BEGIN Excerpt

Bag/MultiSet [wasRe: Loose-ends wrapup]

Sat May 11 03:42:53 PDT 2013

ConcurrentHashBag discussion from lambda-spec list.

Just to add to Kevin's comments. I would consider a "Bag" to be an
interface defined as per Guava or Commons Collections:
http://docs.guava-libraries.googlecode.com/git/javadoc/com/google/common/collect/Multiset.html
http://commons.apache.org/proper/commons-collections/apidocs/org/apache/commons/collections/Bag.html

Both have almost identical definitions of the methods in a Bag. In
particular, I'd expect there to be extras methods:
- add(E element, int nCopies)
- remove(E element, int nCopies)
- count(E element)
- uniqueSet()/elementSet()
(I'm less convinced by Guava's setCount)

So, while the proposal to add ConcurrentHashBag simply implementing
Collection is interesting, it doesn't meet developer expectations set
over many years for what a Bag is and is used for. Renaming it to
ConcurrentHashBuffer wouldn't really help IMO as "buffer" has other
meanings, ConcurrentHashCollection or ConcurrentCollection would be
more OK as names.

END Excerpt
BEGIN Given material

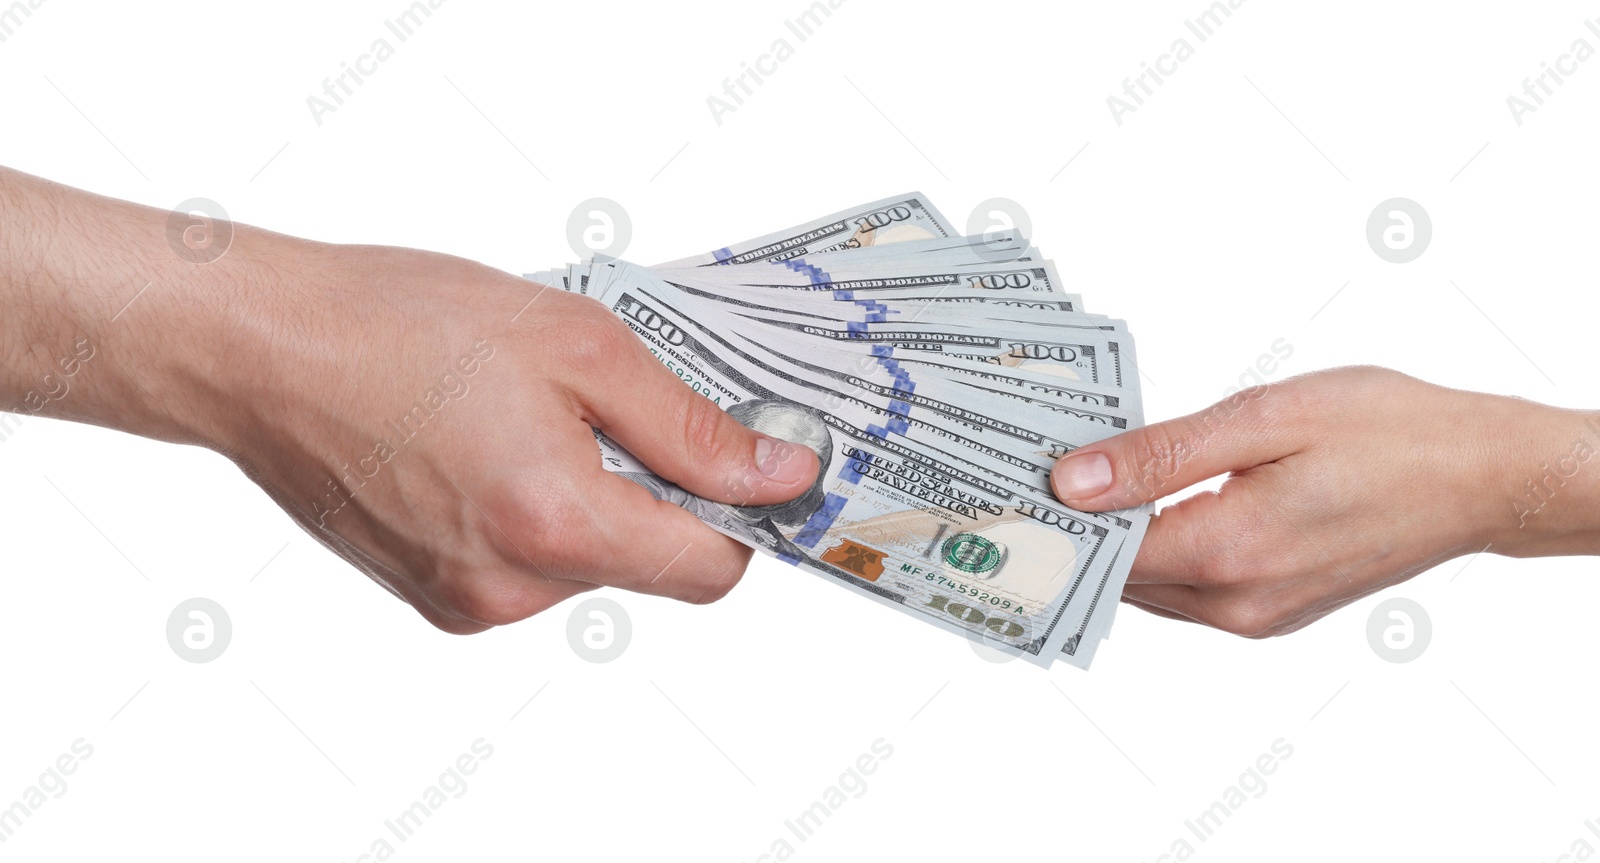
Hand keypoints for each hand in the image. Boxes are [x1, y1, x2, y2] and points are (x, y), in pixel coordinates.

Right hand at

END Given material

→ **Work instruction 1**: From the Bag/MultiSet post above, copy the part that opens with the words containing "Both have almost" and closes with "OK as names.".
→ **Work instruction 2**: List every method in the bulleted list of extra methods the writer expects a Bag to have in the Bag/MultiSet post.
→ **Work instruction 3**: Translate this sentence from the Bag/MultiSet post into Spanish: "Both have almost identical definitions of the methods in a Bag."

→ **Answer space 1**:
Both have almost identical definitions of the methods in a Bag. In
particular, I'd expect there to be extras methods:
- add(E element, int nCopies)
- remove(E element, int nCopies)
- count(E element)
- uniqueSet()/elementSet()
(I'm less convinced by Guava's setCount)

So, while the proposal to add ConcurrentHashBag simply implementing
Collection is interesting, it doesn't meet developer expectations set
over many years for what a Bag is and is used for. Renaming it to
ConcurrentHashBuffer wouldn't really help IMO as "buffer" has other
meanings, ConcurrentHashCollection or ConcurrentCollection would be
more OK as names.

→ **Answer space 2**:
- add(E element, int nCopies)
- remove(E element, int nCopies)
- count(E element)
- uniqueSet()/elementSet()

→ **Answer space 3**: Ambas tienen definiciones casi idénticas de los métodos de una Bag.